Белоснежную Сноу я купил с рук, у магазина, замученную и полумертвую. Из пяти котят она казалась самой болезненной, мелкой, вдобавок со странно вывихнутой лапкой. А какой красавицей она выросла! Окрепла и засеребрилась, яркая, как февральский сугроб под лучами солнца, и в янтарных глазах появился огонек. Сноу все любили, особенно моя мама, у которой наша снежная королева целый день каталась на плечах. Они и засыпали вместе — голова к голове, и, вероятно, видели одни и те же сны. Даже щурились одинаково — на утренний серый свет, выходя к завтраку, мама — с кофейником в руках, наспех причесанная, а Сноу, обвившаяся вокруг ее шеи, как толстый белый шарф. После смерти родителей мы с Яной взяли кошечку к себе. Она ушла два года назад, тихо и безболезненно. Дыхание вечности задуло ее, как свечку… А мы с Яной посадили на ее могилке большой розовый куст.
Рыжий… он так и остался просто Рыжим. И, прожив три дня, умер у меня на руках. Его подстрелили охотники, а я, вместе с нашим стареньким ветеринаром, боролся за его жизнь. Не сумел. Прости, Рыжий. Не знаю, чьим другом ты был, но в последний путь проводил тебя я.
Дымчатый Микки. Независимый, гордый, красивый котик. Умник и мышелов. Семь лет назад его бросила, уехав в город, соседка, а я пожалел и взял к себе. Прошлым летом он ушел в свои обычные кошачьи странствия — и пропал. Но я надеялся, что он жив. До сегодняшнего дня, пока не увидел в компании призраков, вернувшихся по радужному мосту.
Да, иногда они возвращаются. Чтобы защитить беззащитного. Чтобы воздать добром за добро. И каждого, поднявшего руку на их любимого хозяина — ждет скорая и жестокая расправа. Они терзали упавших на пол людей, пока те не перестали дергаться. Рвали их зубами и когтями, урча от гнева и не обращая внимания на мой слабый протест. А потом окружили меня и перегрызли веревки. Я свалился со стула и подполз к неподвижным телам.
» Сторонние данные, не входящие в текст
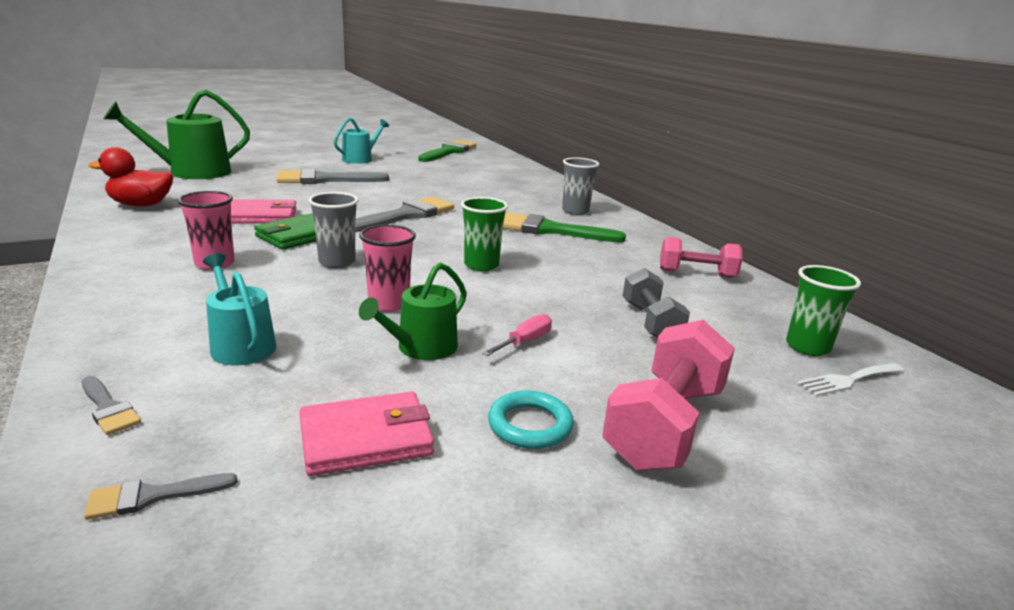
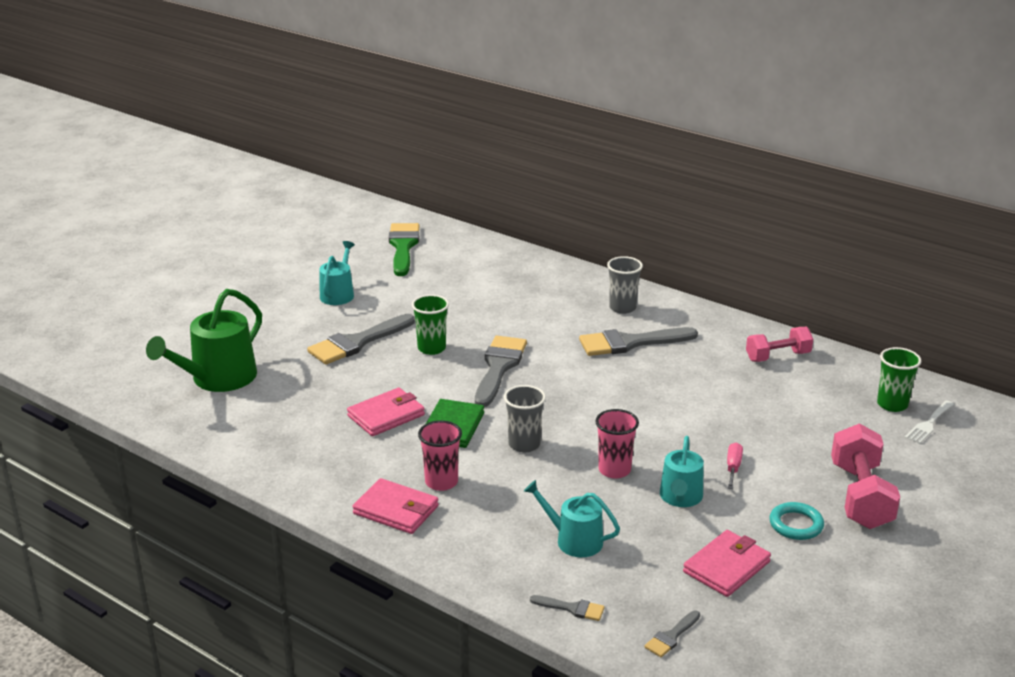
camera: 25 degrees left, 5 degrees up
(137, 269) = (396, 510): none -> pink wallet
(141, 205) = (262, 442): red duck -> none
(421, 348) = (680, 497): green watering can -> turquoise watering can
(481, 265) = (627, 406): green cup -> green cup (431, 348)
(550, 230) = (630, 343): green brush -> grey brush
(650, 322) = (789, 419): grey dumbbell -> none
Перевернул их… и вгляделся в искаженные страданием черты. Совсем юные, почти мальчишки… Глупые, ослепленные блеском золота дети. Что же вы, мальчики, натворили?
Я лежал посреди разгромленной спальни, избитый и обессиленный, плача о двух загубленных жизнях. А мои мертвые кошки вились вокруг, ластились и мурлыкали, слизывая кровь и слезы с моего лица.